A tiny Canadian man. It makes me depressed that a tiny Canadian man is going to have sex with that person.
are you sure. he sounds canadian to me.
The link to the full scene is in the description.
I watched some of it.
He isn't that tiny.
Hes from Alberta? Whats he doing in America? He should be in
Fort McMurray knee deep in oilsand.
|Rodents of Unusual Size |
Good thing for her he's a cunning linguist.
|Caminante Nocturno |
So, was the part where he fights and beats up the snake the actual 'porno' part? Because if not, I may have jumped the gun.

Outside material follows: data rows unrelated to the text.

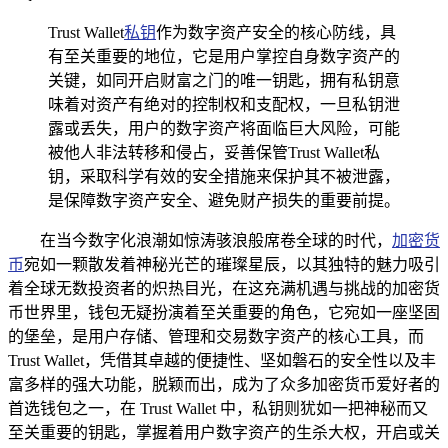
Trust Wallet
私钥
作为数字资产安全的核心防线，具
有至关重要的地位，它是用户掌控自身数字资产的
关键，如同开启财富之门的唯一钥匙，拥有私钥意
味着对资产有绝对的控制权和支配权，一旦私钥泄
露或丢失，用户的数字资产将面临巨大风险，可能
被他人非法转移和侵占，妥善保管Trust Wallet私
钥，采取科学有效的安全措施来保护其不被泄露，
是保障数字资产安全、避免财产损失的重要前提。
在当今数字化浪潮如惊涛骇浪般席卷全球的时代，
加密货
币
宛如一颗散发着神秘光芒的璀璨星辰，以其独特的魅力吸引
着全球无数投资者的炽热目光，在这充满机遇与挑战的加密货
币世界里，钱包无疑扮演着至关重要的角色，它宛如一座坚固
的堡垒，是用户存储、管理和交易数字资产的核心工具，而
Trust Wallet，凭借其卓越的便捷性、坚如磐石的安全性以及丰
富多样的强大功能，脱颖而出，成为了众多加密货币爱好者的
首选钱包之一，在 Trust Wallet 中，私钥则犹如一把神秘而又
至关重要的钥匙，掌握着用户数字资产的生杀大权，开启或关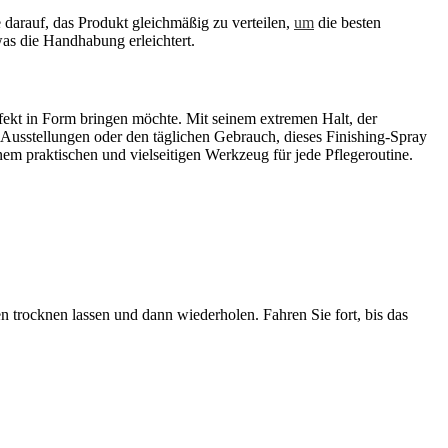
 darauf, das Produkt gleichmäßig zu verteilen,
um
die besten
as die Handhabung erleichtert.
rfekt in Form bringen möchte. Mit seinem extremen Halt, der
r Ausstellungen oder den täglichen Gebrauch, dieses Finishing-Spray
em praktischen und vielseitigen Werkzeug für jede Pflegeroutine.
 trocknen lassen und dann wiederholen. Fahren Sie fort, bis das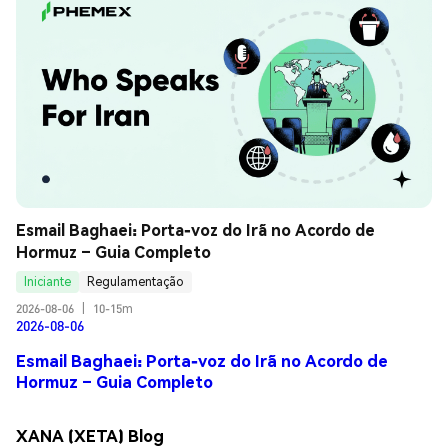
Esmail Baghaei: Porta-voz do Irã no Acordo de 
Hormuz – Guia Completo
Iniciante
Regulamentação
2026-08-06
|
10-15m
2026-08-06
Esmail Baghaei: Porta-voz do Irã no Acordo de
Hormuz – Guia Completo
XANA (XETA) Blog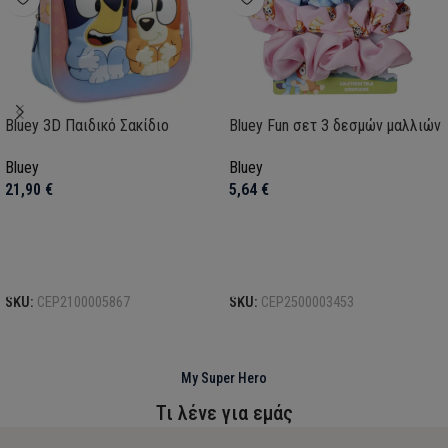
Bluey 3D Παιδικό Σακίδιο
Bluey Fun σετ 3 δεσμών μαλλιών
Bluey
Bluey
21,90
€
5,64
€
Προσθήκη στο καλάθι
Προσθήκη στο καλάθι
SKU:
CEP2100005867
SKU:
CEP2500003453
My Super Hero
Τι λένε για εμάς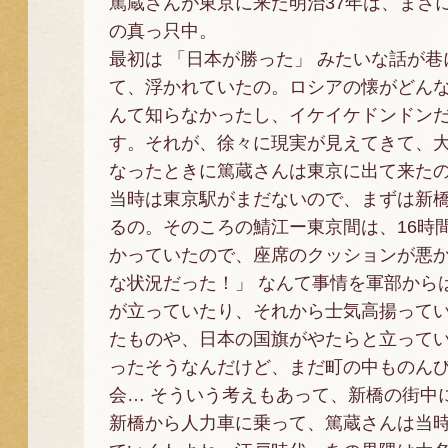
篤蔵さんが東京に来た明治37年は、まさ
の真っ只中。
最初は 「日本が勝った」 みたいな話が
て、浮かれていたの。ロシアの懐がどん
んて知らなかったし、イケイケドンドン
す。それが、徐々に現実が見えてきて、
なったときに篤蔵さんは東京に出て来た
当時は東京駅がまだないので、まずは新
るの。そのころの鯖江ー東京間は、16時
かっていたので、座席のクッションが悪か
な状況だった！」 なんて事情を軍部から
が立っていたり、それから士気高揚って
たものや、日本の国旗がやたらと立って
ったそうなんだけど、まだ町の中ものん
会… そういう考えもあって、新橋の街中
新橋から人力車に乗って、篤蔵さんは当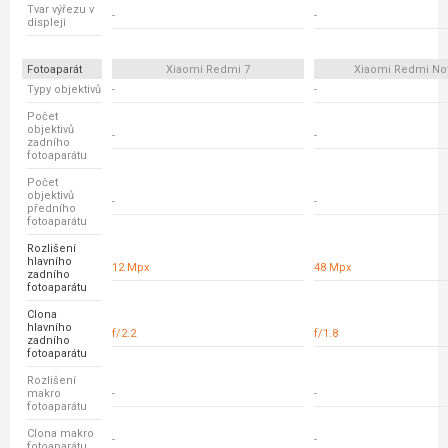
Tvar výřezu v
-
-
displeji
Fotoaparát
Xiaomi Redmi 7
Xiaomi Redmi No
Typy objektivů
-
-
Počet
objektivů
-
-
zadního
fotoaparátu
Počet
objektivů
-
-
předního
fotoaparátu
Rozlišení
hlavního
12 Mpx
48 Mpx
zadního
fotoaparátu
Clona
hlavního
f/2.2
f/1.8
zadního
fotoaparátu
Rozlišení
makro
-
-
fotoaparátu
Clona makro
-
-
fotoaparátu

The reluctant "ok." at the very end really makes this.
|Maggot Brain |
I know this looks corny but this really will get you laid.
It's good to see a porno protagonist who actually DESERVES getting laid as opposed to delivering a pizza or failing to install someone's cable.

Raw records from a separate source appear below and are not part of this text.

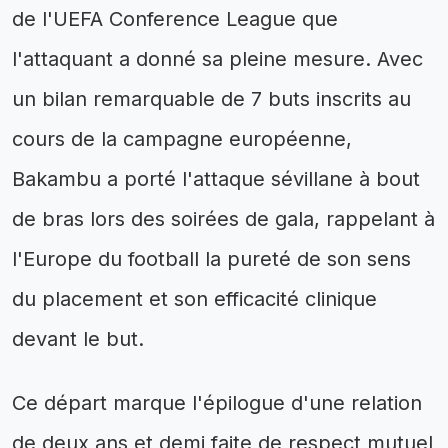
de l'UEFA Conference League que
l'attaquant a donné sa pleine mesure. Avec
un bilan remarquable de 7 buts inscrits au
cours de la campagne européenne,
Bakambu a porté l'attaque sévillane à bout
de bras lors des soirées de gala, rappelant à
l'Europe du football la pureté de son sens
du placement et son efficacité clinique
devant le but.
Ce départ marque l'épilogue d'une relation
de deux ans et demi faite de respect mutuel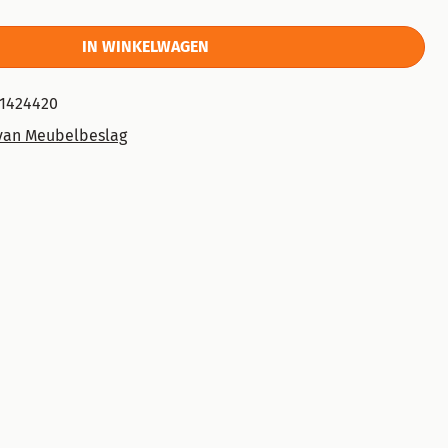
IN WINKELWAGEN
51424420
van Meubelbeslag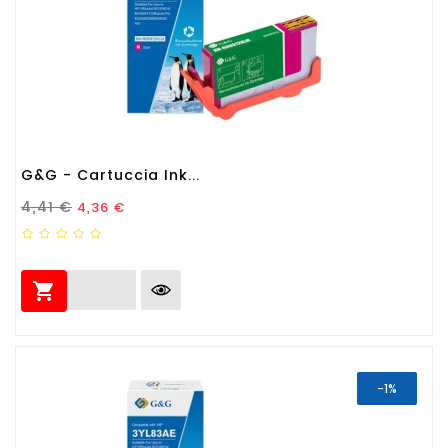
G&G - Cartuccia Ink...
Prezzo Standard
Prezzo
4,41 €
4,36 €

-1%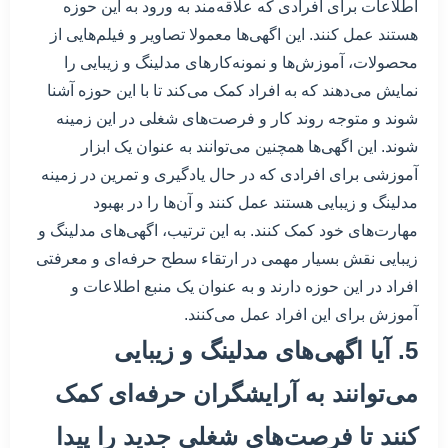
اطلاعات برای افرادی که علاقه‌مند به ورود به این حوزه
هستند عمل کنند. این اگهی‌ها معمولا تصاویر و فیلم‌هایی از
محصولات، آموزش‌ها و نمونه‌کارهای مدلینگ و زیبایی را
نمایش می‌دهند که به افراد کمک می‌کند تا با این حوزه آشنا
شوند و متوجه روند کار و فرصت‌های شغلی در این زمینه
شوند. این اگهی‌ها همچنین می‌توانند به عنوان یک ابزار
آموزشی برای افرادی که در حال یادگیری و تمرین در زمینه
مدلینگ و زیبایی هستند عمل کنند و آن‌ها را در بهبود
مهارت‌های خود کمک کنند. به این ترتیب، اگهی‌های مدلینگ و
زیبایی نقش بسیار مهمی در ارتقاء سطح حرفه‌ای و معرفتی
افراد در این حوزه دارند و به عنوان یک منبع اطلاعات و
آموزش برای این افراد عمل می‌کنند.
5. آیا اگهی‌های مدلینگ و زیبایی
می‌توانند به آرایشگران حرفه‌ای کمک
کنند تا فرصت‌های شغلی جدید را پیدا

a porno breakthrough moment of film...sex with a snake in the first 5 minutes of the "script"
A breakthrough in adult entertainment.
yeah, she's hot, but I keep thinking "Giraffe" when I look at her
Umm.. Garter Snakes don't get that big.
It's the porn equivalent of the hero's journey
Porno acting meets Ed Wood special effects. Also, we all knew the "not all snakes are dangerous" line was coming.
|Scrotum H. Vainglorious |
So what movie is this?
Wow, he beat every last inch of that snake.
And he roughed up that reptile, too!
i love how he aims his punches right at the snake's spots. It's the little touches.
|a flaming monkey |
It would have made more sense if the snake killed the canadian and then the woman had sex with the snake out of gratitude.
I saw the pun coming (no pun intended) but my god a 10' long garter snake? This is brilliant!
Alienjack beats up a drainpipe while a creepy transsexual watches.
THIS... IS POETV.
This intro was filmed just to make the actual sex look exceptionally good in comparison. After this kind of thing people are relieved to see a 15-minute close up of his balls flapping around.
Canada: Come for the snakes, stay for the awkward sexual advances.
that guy pitched backyard sex like an evangelist pitching christianity at the fourth of july ice cream social
This is the stuff I worry about missing when I hit fast forward.